Assignment 1: In the trigonometry solutions below, rewrite as a brief list of steps the paragraph that begins "Solution:" directly after "Show that $\tan 75^{\circ}+\cot 75^{\circ}=4$". Keep its main facts.

Passage to read:
+ + + + + + +

Prove that $\sin 75^{\circ}-\sin 15^{\circ}=\cos 105^{\circ}+\cos 15^{\circ}$.
Solution:
$
\begin{aligned}
& \text { RHS }=\cos 105^{\circ}+\cos 15^{\circ}=\cos \left(90^{\circ}+15^{\circ}\right)+\cos \left(90^{\circ}-75^{\circ}\right) \\
& =-\sin 15^{\circ}+\sin 75^{\circ} \\
& =\sin 75^{\circ}-\sin 15^{\circ}=\text { LHS }
\end{aligned}
$
Question 13.
Show that $\tan 75^{\circ}+\cot 75^{\circ}=4$

Solution:
$
\begin{aligned}
\tan 75^{\circ} & =\tan \left(45^{\circ}+30^{\circ}\right)=\frac{\tan 45^{\circ}+\tan 30^{\circ}}{1-\tan 45^{\circ} \tan 30^{\circ}} \\
& =\frac{1+\frac{1}{\sqrt{3}}}{1-\frac{1}{\sqrt{3}}}=\frac{\sqrt{3}+1}{\sqrt{3}} / \frac{\sqrt{3}-1}{\sqrt{3}}=\frac{\sqrt{3}+1}{\sqrt{3}-1} \\
\cot 75^{\circ} & =\frac{1}{\tan 75^{\circ}}=\frac{\sqrt{3}-1}{\sqrt{3}+1}
\end{aligned}
$
So, $\mathrm{LHS}=\tan 75^{\circ}+\cot 75^{\circ}$
$
\begin{aligned}
& =\frac{\sqrt{3}+1}{\sqrt{3}-1}+\frac{\sqrt{3}-1}{\sqrt{3}+1} \\
& =\frac{(\sqrt{3}+1)^2+(\sqrt{3}-1)^2}{(\sqrt{3}-1)(\sqrt{3}+1)}=\frac{3+1+2 \sqrt{3}+3+1-2 \sqrt{3}}{\sqrt{3}^2-1^2} \\
& =\frac{8}{3-1}=\frac{8}{2}=4=\text { RHS }
\end{aligned}
$

Question 14.

+ + + + + + +

Data for processing:
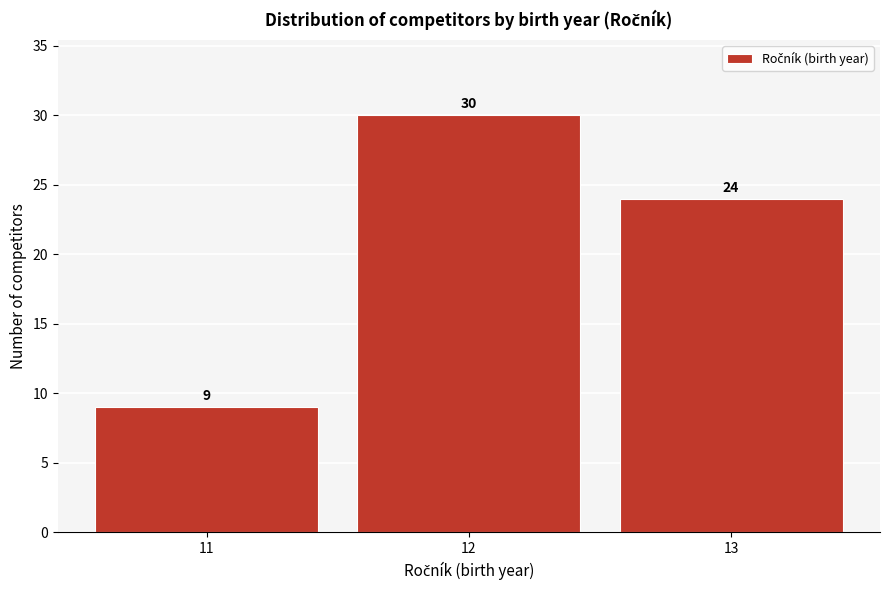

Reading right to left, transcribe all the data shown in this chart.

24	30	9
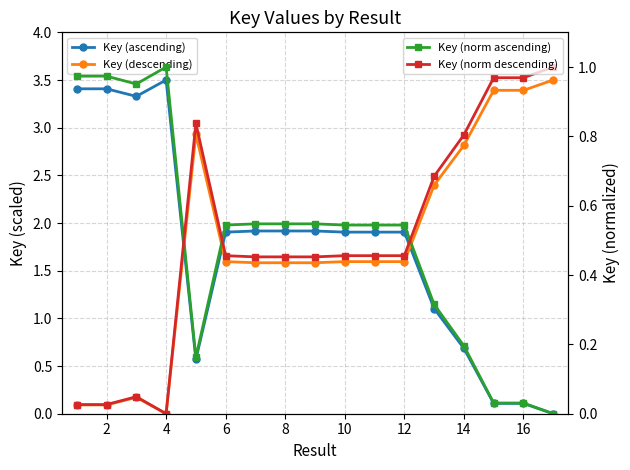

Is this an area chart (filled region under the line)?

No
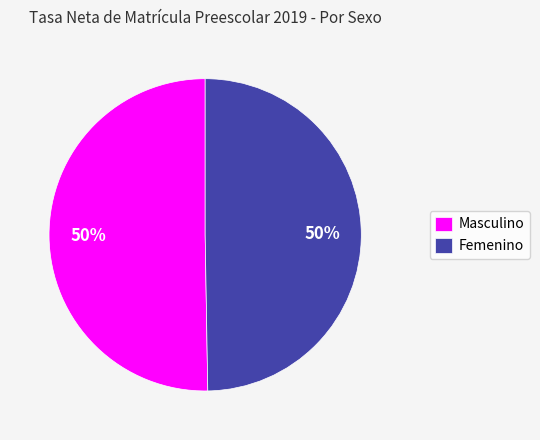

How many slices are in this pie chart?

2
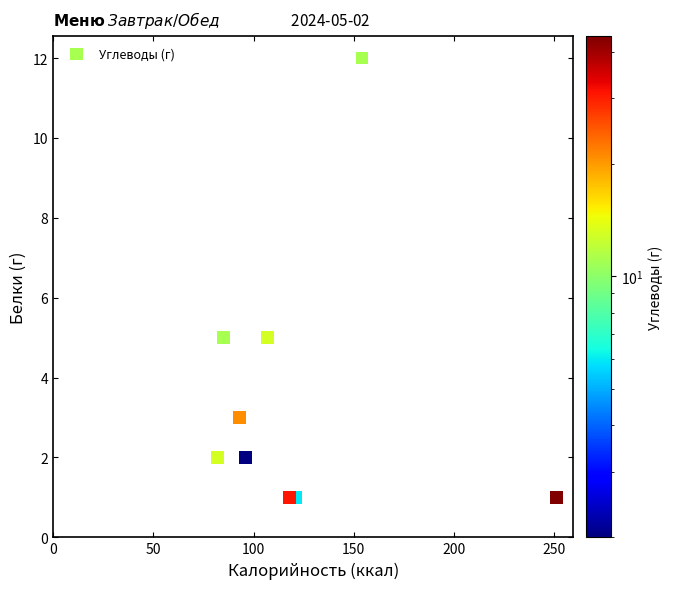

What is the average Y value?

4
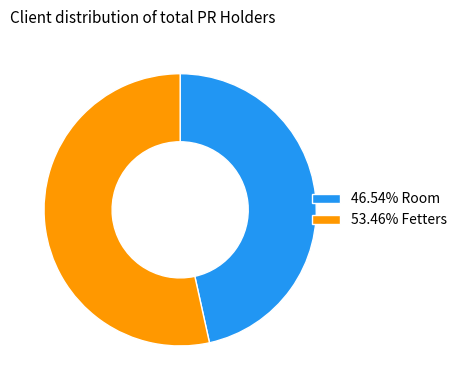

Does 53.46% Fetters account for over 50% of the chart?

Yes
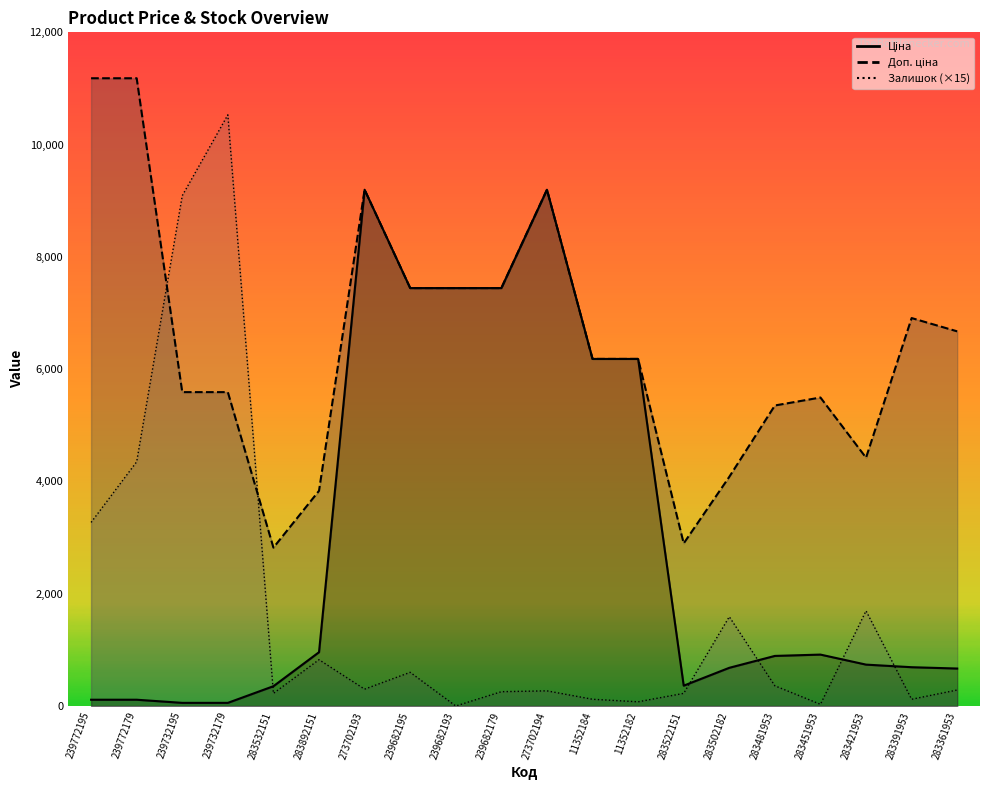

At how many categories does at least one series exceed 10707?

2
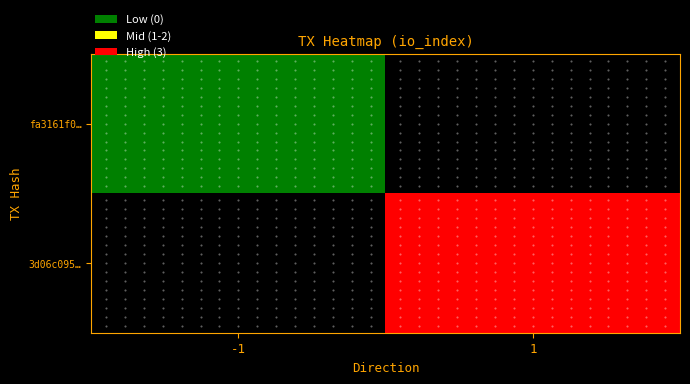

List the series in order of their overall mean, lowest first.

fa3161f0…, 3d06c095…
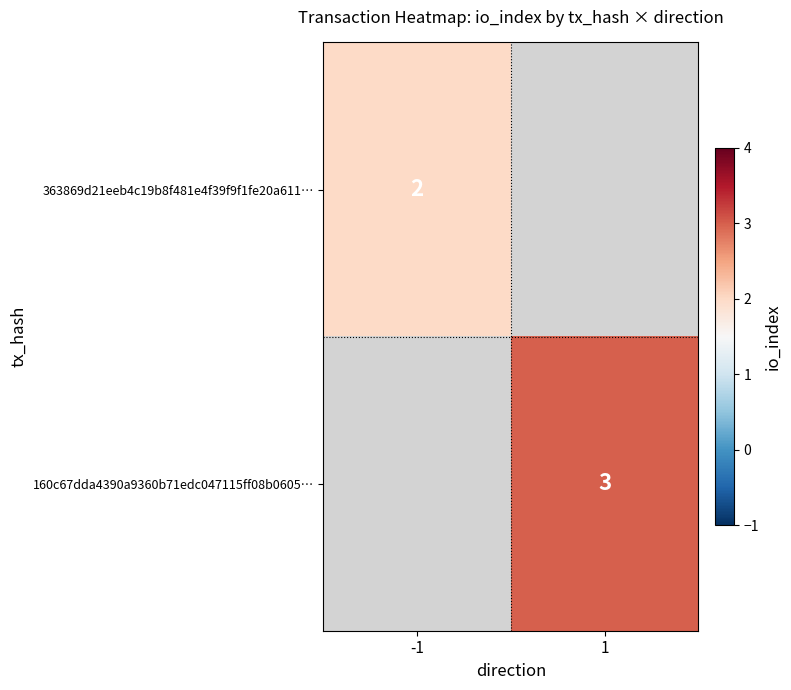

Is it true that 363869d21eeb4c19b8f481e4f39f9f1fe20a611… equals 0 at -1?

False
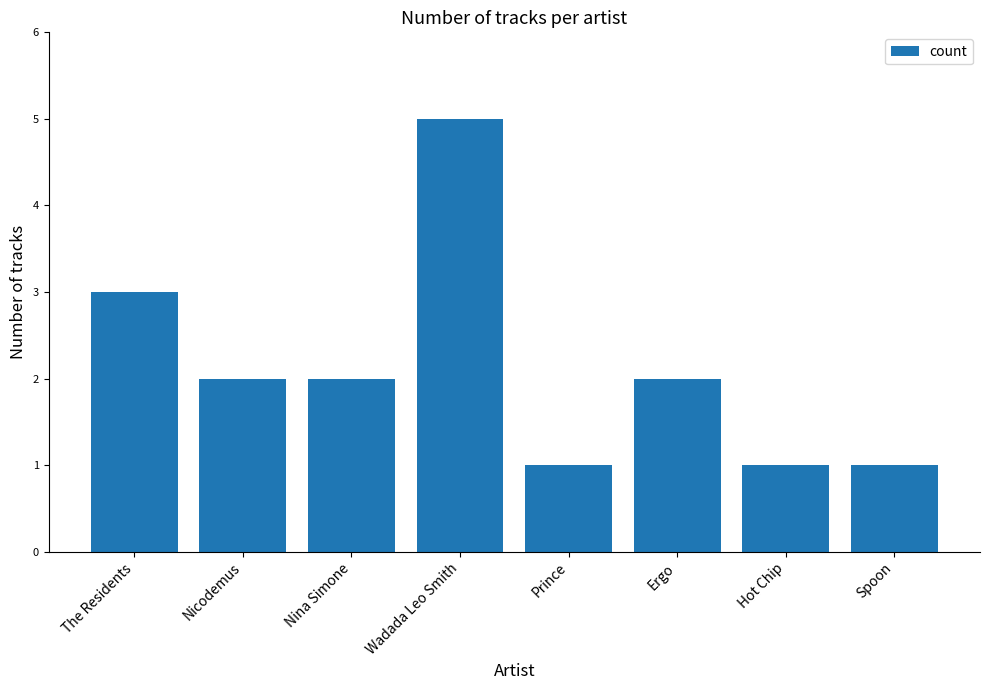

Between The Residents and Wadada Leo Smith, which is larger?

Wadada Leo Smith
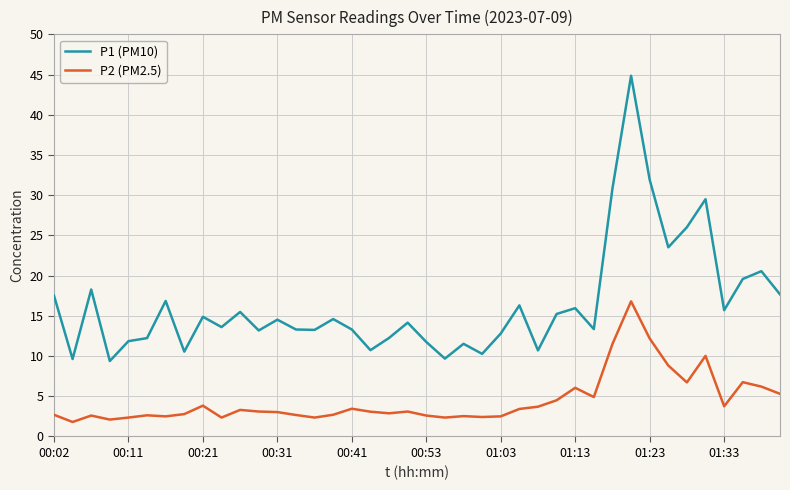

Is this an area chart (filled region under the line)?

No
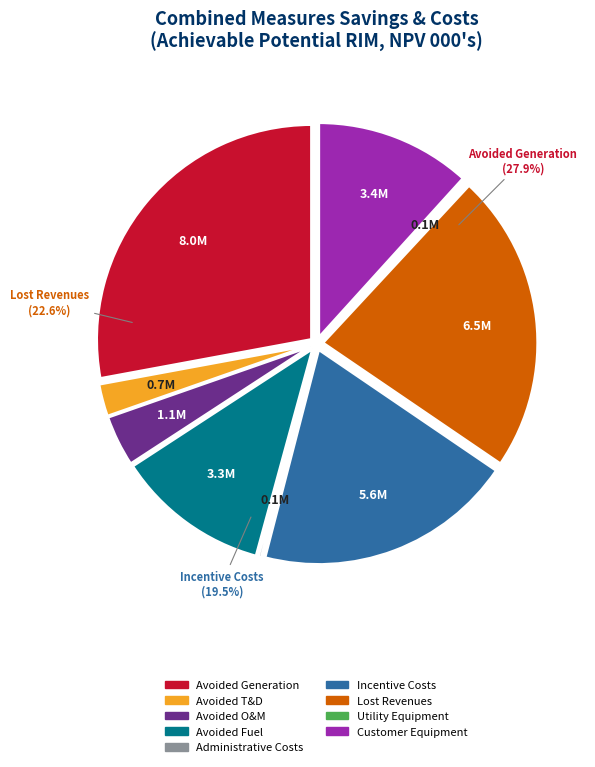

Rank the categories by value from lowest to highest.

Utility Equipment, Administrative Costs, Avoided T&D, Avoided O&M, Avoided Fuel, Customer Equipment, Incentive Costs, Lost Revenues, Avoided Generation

+ + + + + + +

Assignment 2: Count the lines in the rows above that contain the string "chart", where case counts. Give only the number.

Exercise solution 1:
- tan 75° = tan(45° + 30°) = (tan 45° + tan 30°)/(1 − tan 45° tan 30°) = (1 + 1/√3)/(1 − 1/√3) = (√3 + 1)/(√3 − 1).
- cot 75° = 1/tan 75° = (√3 − 1)/(√3 + 1).
- LHS = tan 75° + cot 75° = (√3 + 1)/(√3 − 1) + (√3 − 1)/(√3 + 1).
- This equals [(√3 + 1)² + (√3 − 1)²]/[(√3 − 1)(√3 + 1)] = (3 + 1 + 2√3 + 3 + 1 − 2√3)/(√3² − 1²).
- The result is 8/(3 − 1) = 8/2 = 4 = RHS.

Exercise solution 2: 5